Ann Marlowe reviews Mohsin Hamid’s The Reluctant Fundamentalist

When Changez [book's narrator] works briefly for an American firm in Manila, he learns to act like an American, which apparently means speaking rudely to older people and cutting to the front of lines. (Never mind that, almost anywhere in the third world, locals would rather work for Americans, who treat them well, than for their feudal-minded fellow countrymen. And I’ve also found that, whenever I’m in a crowd trying to get somewhere in the third world, it is the Americans and English who are left behind, while the locals charge forward ignoring the queue.)
Source: National Review Online – Buying Anti-American (And the annoying whining in The Reluctant Fundamentalist isn’t even authentic.) by Ann Marlowe
My experience is square on with Ann's. I would wait in a queue and it was the locals who would cut the queue and push and shove their ways to the front. It was expected at the DMV, for instance, there would not be a line to the person taking applications (or fees or whatever) but a mob, the individuals in the mob would then push and shove their way to the front waving their paperwork at the paperwork processing guy. Ironically in this instance most of those people were from – Pakistan. The only times I found myself jumping the queue was when the queue tender invited me to come forward and that was far from frequent and usually happened because the person working the line recognized me as someone he knew (e.g. one of my current or former students) or I was with a buddy who had children.

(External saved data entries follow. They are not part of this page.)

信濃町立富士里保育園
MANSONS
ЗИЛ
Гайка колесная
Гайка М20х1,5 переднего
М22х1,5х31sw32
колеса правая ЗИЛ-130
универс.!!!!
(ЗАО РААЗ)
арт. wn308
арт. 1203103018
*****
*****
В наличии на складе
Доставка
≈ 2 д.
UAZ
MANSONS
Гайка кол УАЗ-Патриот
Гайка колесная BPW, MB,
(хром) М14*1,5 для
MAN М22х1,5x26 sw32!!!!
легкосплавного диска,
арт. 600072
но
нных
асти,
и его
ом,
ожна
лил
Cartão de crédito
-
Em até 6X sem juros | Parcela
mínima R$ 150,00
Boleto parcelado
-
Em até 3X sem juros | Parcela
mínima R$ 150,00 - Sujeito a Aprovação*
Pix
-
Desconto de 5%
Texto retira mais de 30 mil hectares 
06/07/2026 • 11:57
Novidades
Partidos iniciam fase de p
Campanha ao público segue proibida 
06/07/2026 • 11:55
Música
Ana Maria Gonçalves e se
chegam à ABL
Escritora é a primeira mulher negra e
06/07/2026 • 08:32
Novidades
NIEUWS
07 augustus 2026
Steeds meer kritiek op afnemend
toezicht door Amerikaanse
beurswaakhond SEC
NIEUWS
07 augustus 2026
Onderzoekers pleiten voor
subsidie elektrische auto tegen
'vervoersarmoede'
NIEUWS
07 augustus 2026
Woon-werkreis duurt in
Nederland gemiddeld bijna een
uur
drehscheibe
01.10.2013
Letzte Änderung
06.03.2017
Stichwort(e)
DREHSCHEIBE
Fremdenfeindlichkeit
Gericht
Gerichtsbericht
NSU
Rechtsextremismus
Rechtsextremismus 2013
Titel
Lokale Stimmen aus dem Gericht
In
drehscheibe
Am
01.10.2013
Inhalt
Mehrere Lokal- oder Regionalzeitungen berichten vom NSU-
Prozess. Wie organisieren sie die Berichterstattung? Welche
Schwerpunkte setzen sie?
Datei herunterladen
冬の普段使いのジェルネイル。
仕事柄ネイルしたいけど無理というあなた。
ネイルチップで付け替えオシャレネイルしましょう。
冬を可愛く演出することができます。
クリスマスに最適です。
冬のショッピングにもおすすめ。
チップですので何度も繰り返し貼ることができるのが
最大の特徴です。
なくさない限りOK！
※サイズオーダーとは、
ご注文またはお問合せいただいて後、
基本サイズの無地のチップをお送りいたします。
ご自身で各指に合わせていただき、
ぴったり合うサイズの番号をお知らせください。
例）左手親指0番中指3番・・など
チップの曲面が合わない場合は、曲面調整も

In fact, the worst offenders when it came to queue cutting were those who were citizens in my host nation. I tell you, many of them felt very entitled to cut the queue, to barge their way into an office building after hours (when the overworked expatriate staff was trying to close up for the day and get some well deserved rest. These people would typically work 6-1/2+ days a week and while it varied I would guess many worked for more than 8 hours per day).

The times I have been in Manila I waited patiently for my/or turn to come up to be served when we had to queue up. The other charge is a more realistic one to make, but the problem with manners and cross-cultural meetings is the fact rudeness for one culture is simply not for another.

However, Ann's other point about how many in other nations prefer to work for Americans over even their own countrymen is one I have found to be true more frequently than one would suppose.